_Action item_: Print only the line with "cannot change." and the lines after it, ending with the last line of the material, each exactly as it stands.

━━━ Records for the exercise ━━━

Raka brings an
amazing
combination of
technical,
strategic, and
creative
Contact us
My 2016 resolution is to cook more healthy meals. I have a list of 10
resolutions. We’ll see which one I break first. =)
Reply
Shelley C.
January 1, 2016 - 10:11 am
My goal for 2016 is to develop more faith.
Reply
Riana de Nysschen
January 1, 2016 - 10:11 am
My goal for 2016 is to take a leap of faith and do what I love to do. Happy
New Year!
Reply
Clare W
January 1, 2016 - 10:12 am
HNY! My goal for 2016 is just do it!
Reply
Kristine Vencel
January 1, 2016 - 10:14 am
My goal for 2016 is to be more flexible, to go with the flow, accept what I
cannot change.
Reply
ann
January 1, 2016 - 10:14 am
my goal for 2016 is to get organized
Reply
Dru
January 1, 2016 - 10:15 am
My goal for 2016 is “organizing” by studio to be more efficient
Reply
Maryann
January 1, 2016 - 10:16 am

━━━

_Completed exercise_:
cannot change.
Reply
ann
January 1, 2016 - 10:14 am
my goal for 2016 is to get organized
Reply
Dru
January 1, 2016 - 10:15 am
My goal for 2016 is “organizing” by studio to be more efficient
Reply
Maryann
January 1, 2016 - 10:16 am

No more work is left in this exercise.